[Dataset entries]
........

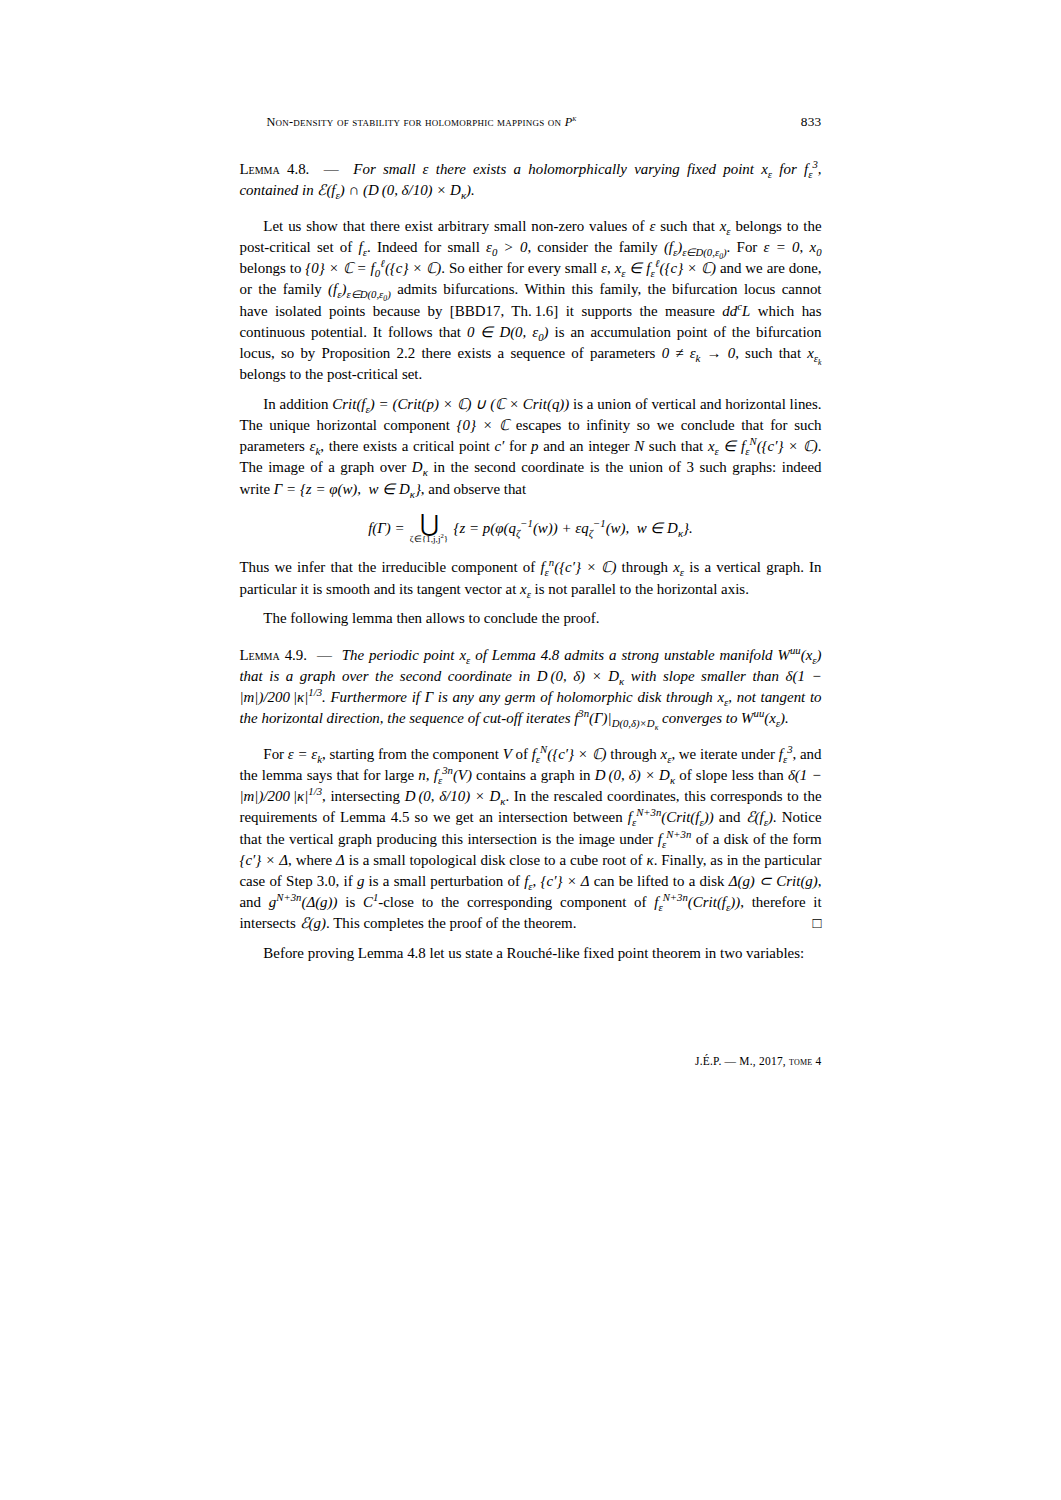Non-density of stability for holomorphic mappings on Pk 833
Lemma 4.8. — For small ε there exists a holomorphically varying fixed point xε for fε3, contained in ℰ(fε) ∩ (D (0, δ/10) × Dκ).
Let us show that there exist arbitrary small non-zero values of ε such that xε belongs to the post-critical set of fε. Indeed for small ε0 > 0, consider the family (fε)ε∈D(0,ε0). For ε = 0, x0 belongs to {0} × ℂ = f0ℓ({c} × ℂ). So either for every small ε, xε ∈ fεℓ({c} × ℂ) and we are done, or the family (fε)ε∈D(0,ε0) admits bifurcations. Within this family, the bifurcation locus cannot have isolated points because by [BBD17, Th. 1.6] it supports the measure ddcL which has continuous potential. It follows that 0 ∈ D(0, ε0) is an accumulation point of the bifurcation locus, so by Proposition 2.2 there exists a sequence of parameters 0 ≠ εk → 0, such that xεk belongs to the post-critical set.
In addition Crit(fε) = (Crit(p) × ℂ) ∪ (ℂ × Crit(q)) is a union of vertical and horizontal lines. The unique horizontal component {0} × ℂ escapes to infinity so we conclude that for such parameters εk, there exists a critical point c′ for p and an integer N such that xε ∈ fεN({c′} × ℂ). The image of a graph over Dκ in the second coordinate is the union of 3 such graphs: indeed write Γ = {z = φ(w), w ∈ Dκ}, and observe that
f(Γ) = ⋃ζ∈{1,j,j2} {z = p(φ(qζ−1(w)) + εqζ−1(w), w ∈ Dκ}.
Thus we infer that the irreducible component of fεn({c′} × ℂ) through xε is a vertical graph. In particular it is smooth and its tangent vector at xε is not parallel to the horizontal axis.
The following lemma then allows to conclude the proof.
Lemma 4.9. — The periodic point xε of Lemma 4.8 admits a strong unstable manifold Wuu(xε) that is a graph over the second coordinate in D (0, δ) × Dκ with slope smaller than δ(1 − |m|)/200 |κ|1/3. Furthermore if Γ is any any germ of holomorphic disk through xε, not tangent to the horizontal direction, the sequence of cut-off iterates f3n(Γ)|D(0,δ)×Dκ converges to Wuu(xε).
For ε = εk, starting from the component V of fεN({c′} × ℂ) through xε, we iterate under fε3, and the lemma says that for large n, fε3n(V) contains a graph in D (0, δ) × Dκ of slope less than δ(1 − |m|)/200 |κ|1/3, intersecting D (0, δ/10) × Dκ. In the rescaled coordinates, this corresponds to the requirements of Lemma 4.5 so we get an intersection between fεN+3n(Crit(fε)) and ℰ(fε). Notice that the vertical graph producing this intersection is the image under fεN+3n of a disk of the form {c′} × Δ, where Δ is a small topological disk close to a cube root of κ. Finally, as in the particular case of Step 3.0, if g is a small perturbation of fε, {c′} × Δ can be lifted to a disk Δ(g) ⊂ Crit(g), and gN+3n(Δ(g)) is C1-close to the corresponding component of fεN+3n(Crit(fε)), therefore it intersects ℰ(g). This completes the proof of the theorem. □
Before proving Lemma 4.8 let us state a Rouché-like fixed point theorem in two variables:
J.É.P. — M., 2017, tome 4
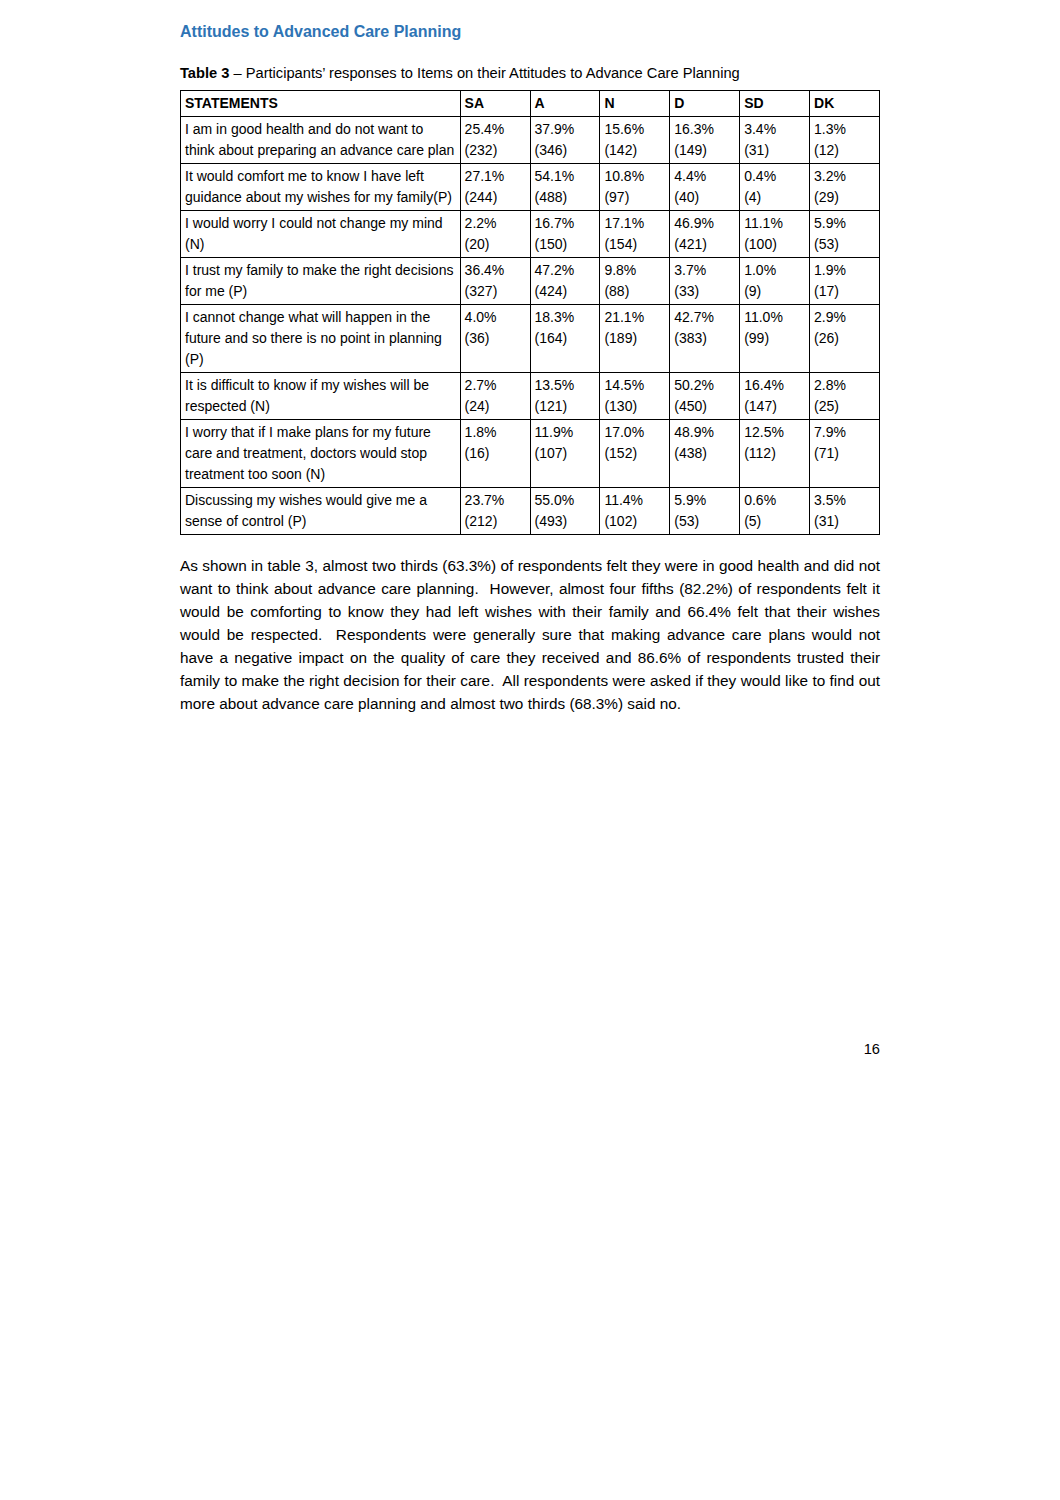Attitudes to Advanced Care Planning
Table 3 – Participants’ responses to Items on their Attitudes to Advance Care Planning
| STATEMENTS | SA | A | N | D | SD | DK |
| --- | --- | --- | --- | --- | --- | --- |
| I am in good health and do not want to think about preparing an advance care plan | 25.4% (232) | 37.9% (346) | 15.6% (142) | 16.3% (149) | 3.4% (31) | 1.3% (12) |
| It would comfort me to know I have left guidance about my wishes for my family(P) | 27.1% (244) | 54.1% (488) | 10.8% (97) | 4.4% (40) | 0.4% (4) | 3.2% (29) |
| I would worry I could not change my mind (N) | 2.2% (20) | 16.7% (150) | 17.1% (154) | 46.9% (421) | 11.1% (100) | 5.9% (53) |
| I trust my family to make the right decisions for me (P) | 36.4% (327) | 47.2% (424) | 9.8% (88) | 3.7% (33) | 1.0% (9) | 1.9% (17) |
| I cannot change what will happen in the future and so there is no point in planning (P) | 4.0% (36) | 18.3% (164) | 21.1% (189) | 42.7% (383) | 11.0% (99) | 2.9% (26) |
| It is difficult to know if my wishes will be respected (N) | 2.7% (24) | 13.5% (121) | 14.5% (130) | 50.2% (450) | 16.4% (147) | 2.8% (25) |
| I worry that if I make plans for my future care and treatment, doctors would stop treatment too soon (N) | 1.8% (16) | 11.9% (107) | 17.0% (152) | 48.9% (438) | 12.5% (112) | 7.9% (71) |
| Discussing my wishes would give me a sense of control (P) | 23.7% (212) | 55.0% (493) | 11.4% (102) | 5.9% (53) | 0.6% (5) | 3.5% (31) |
As shown in table 3, almost two thirds (63.3%) of respondents felt they were in good health and did not want to think about advance care planning. However, almost four fifths (82.2%) of respondents felt it would be comforting to know they had left wishes with their family and 66.4% felt that their wishes would be respected. Respondents were generally sure that making advance care plans would not have a negative impact on the quality of care they received and 86.6% of respondents trusted their family to make the right decision for their care. All respondents were asked if they would like to find out more about advance care planning and almost two thirds (68.3%) said no.
16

........

ASSIGNMENT »
What is needed is an exact copy of all the data, with no images in it.

ANSWER SPACE »
Non-density of stability for holomorphic mappings on Pk 833
Lemma 4.8. — For small ε there exists a holomorphically varying fixed point xε for fε3, contained in ℰ(fε) ∩ (D (0, δ/10) × Dκ).
Let us show that there exist arbitrary small non-zero values of ε such that xε belongs to the post-critical set of fε. Indeed for small ε0 > 0, consider the family (fε)ε∈D(0,ε0). For ε = 0, x0 belongs to {0} × ℂ = f0ℓ({c} × ℂ). So either for every small ε, xε ∈ fεℓ({c} × ℂ) and we are done, or the family (fε)ε∈D(0,ε0) admits bifurcations. Within this family, the bifurcation locus cannot have isolated points because by [BBD17, Th. 1.6] it supports the measure ddcL which has continuous potential. It follows that 0 ∈ D(0, ε0) is an accumulation point of the bifurcation locus, so by Proposition 2.2 there exists a sequence of parameters 0 ≠ εk → 0, such that xεk belongs to the post-critical set.
In addition Crit(fε) = (Crit(p) × ℂ) ∪ (ℂ × Crit(q)) is a union of vertical and horizontal lines. The unique horizontal component {0} × ℂ escapes to infinity so we conclude that for such parameters εk, there exists a critical point c′ for p and an integer N such that xε ∈ fεN({c′} × ℂ). The image of a graph over Dκ in the second coordinate is the union of 3 such graphs: indeed write Γ = {z = φ(w), w ∈ Dκ}, and observe that
f(Γ) = ⋃ζ∈{1,j,j2} {z = p(φ(qζ−1(w)) + εqζ−1(w), w ∈ Dκ}.
Thus we infer that the irreducible component of fεn({c′} × ℂ) through xε is a vertical graph. In particular it is smooth and its tangent vector at xε is not parallel to the horizontal axis.
The following lemma then allows to conclude the proof.
Lemma 4.9. — The periodic point xε of Lemma 4.8 admits a strong unstable manifold Wuu(xε) that is a graph over the second coordinate in D (0, δ) × Dκ with slope smaller than δ(1 − |m|)/200 |κ|1/3. Furthermore if Γ is any any germ of holomorphic disk through xε, not tangent to the horizontal direction, the sequence of cut-off iterates f3n(Γ)|D(0,δ)×Dκ converges to Wuu(xε).
For ε = εk, starting from the component V of fεN({c′} × ℂ) through xε, we iterate under fε3, and the lemma says that for large n, fε3n(V) contains a graph in D (0, δ) × Dκ of slope less than δ(1 − |m|)/200 |κ|1/3, intersecting D (0, δ/10) × Dκ. In the rescaled coordinates, this corresponds to the requirements of Lemma 4.5 so we get an intersection between fεN+3n(Crit(fε)) and ℰ(fε). Notice that the vertical graph producing this intersection is the image under fεN+3n of a disk of the form {c′} × Δ, where Δ is a small topological disk close to a cube root of κ. Finally, as in the particular case of Step 3.0, if g is a small perturbation of fε, {c′} × Δ can be lifted to a disk Δ(g) ⊂ Crit(g), and gN+3n(Δ(g)) is C1-close to the corresponding component of fεN+3n(Crit(fε)), therefore it intersects ℰ(g). This completes the proof of the theorem. □
Before proving Lemma 4.8 let us state a Rouché-like fixed point theorem in two variables:
J.É.P. — M., 2017, tome 4
Attitudes to Advanced Care Planning
Table 3 – Participants’ responses to Items on their Attitudes to Advance Care Planning
| STATEMENTS | SA | A | N | D | SD | DK |
| --- | --- | --- | --- | --- | --- | --- |
| I am in good health and do not want to think about preparing an advance care plan | 25.4% (232) | 37.9% (346) | 15.6% (142) | 16.3% (149) | 3.4% (31) | 1.3% (12) |
| It would comfort me to know I have left guidance about my wishes for my family(P) | 27.1% (244) | 54.1% (488) | 10.8% (97) | 4.4% (40) | 0.4% (4) | 3.2% (29) |
| I would worry I could not change my mind (N) | 2.2% (20) | 16.7% (150) | 17.1% (154) | 46.9% (421) | 11.1% (100) | 5.9% (53) |
| I trust my family to make the right decisions for me (P) | 36.4% (327) | 47.2% (424) | 9.8% (88) | 3.7% (33) | 1.0% (9) | 1.9% (17) |
| I cannot change what will happen in the future and so there is no point in planning (P) | 4.0% (36) | 18.3% (164) | 21.1% (189) | 42.7% (383) | 11.0% (99) | 2.9% (26) |
| It is difficult to know if my wishes will be respected (N) | 2.7% (24) | 13.5% (121) | 14.5% (130) | 50.2% (450) | 16.4% (147) | 2.8% (25) |
| I worry that if I make plans for my future care and treatment, doctors would stop treatment too soon (N) | 1.8% (16) | 11.9% (107) | 17.0% (152) | 48.9% (438) | 12.5% (112) | 7.9% (71) |
| Discussing my wishes would give me a sense of control (P) | 23.7% (212) | 55.0% (493) | 11.4% (102) | 5.9% (53) | 0.6% (5) | 3.5% (31) |
As shown in table 3, almost two thirds (63.3%) of respondents felt they were in good health and did not want to think about advance care planning. However, almost four fifths (82.2%) of respondents felt it would be comforting to know they had left wishes with their family and 66.4% felt that their wishes would be respected. Respondents were generally sure that making advance care plans would not have a negative impact on the quality of care they received and 86.6% of respondents trusted their family to make the right decision for their care. All respondents were asked if they would like to find out more about advance care planning and almost two thirds (68.3%) said no.
16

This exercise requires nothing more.